Overall, the major benefits of these investment types are not only their low overhead costs but their hands-off approach to investing, allowing those without much financial experience to become savvy investors.

Passive Income

As opposed to earning money from working a 9-to-5 job, as is the most common way to earn money, passive income is a way of utilizing your money to work for you, essentially allowing you to earn money automatically in your sleep.

To the uninitiated, passive income can sound like a “get rich quick” scam. However, there are actually many safe and legitimate ways of earning money passively. One of the more common types of passive income investing comes in the form of high dividend stocks. While many stocks offer dividends, small payments made quarterly to shareholders, certain stocks offer high dividend percentages. 

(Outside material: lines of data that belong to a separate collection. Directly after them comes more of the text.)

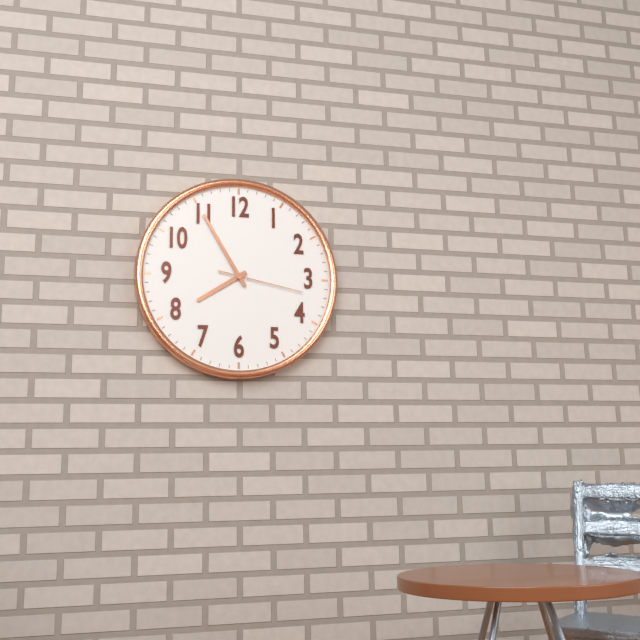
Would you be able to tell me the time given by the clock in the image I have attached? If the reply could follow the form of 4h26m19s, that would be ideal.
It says 7h55m17s
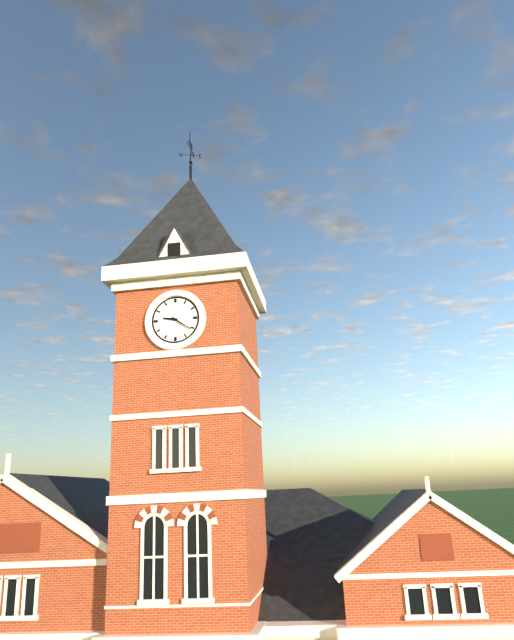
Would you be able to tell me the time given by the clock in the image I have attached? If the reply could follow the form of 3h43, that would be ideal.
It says 9h21
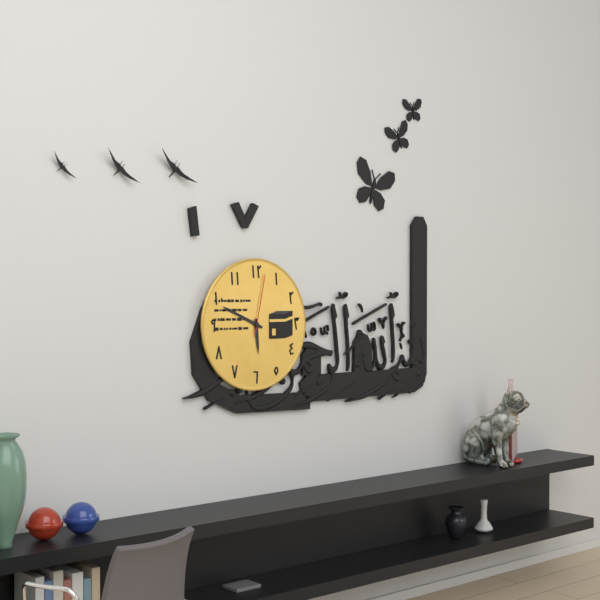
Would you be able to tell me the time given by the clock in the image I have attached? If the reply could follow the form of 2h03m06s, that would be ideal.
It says 5h49m02s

This means that if someone was to invest $1,000 in a stock producing a 5% dividend annually, they would earn $50 a year. While this may not seem like a lot, when scaled dividend investing can earn investors tens of thousands of dollars a year. After all, if over a long period of time, an investor has $1,000,000 put aside in 5% dividend-yielding stocks, they could be making $50,000 a year with very little effort. 

Overall, there are many great options on the market today that you can utilize to automate your finances and watch your savings grow. If you’re looking for ways to start making the most of your money, consider trying out some of these options listed and test out the overall impact it has on your finances.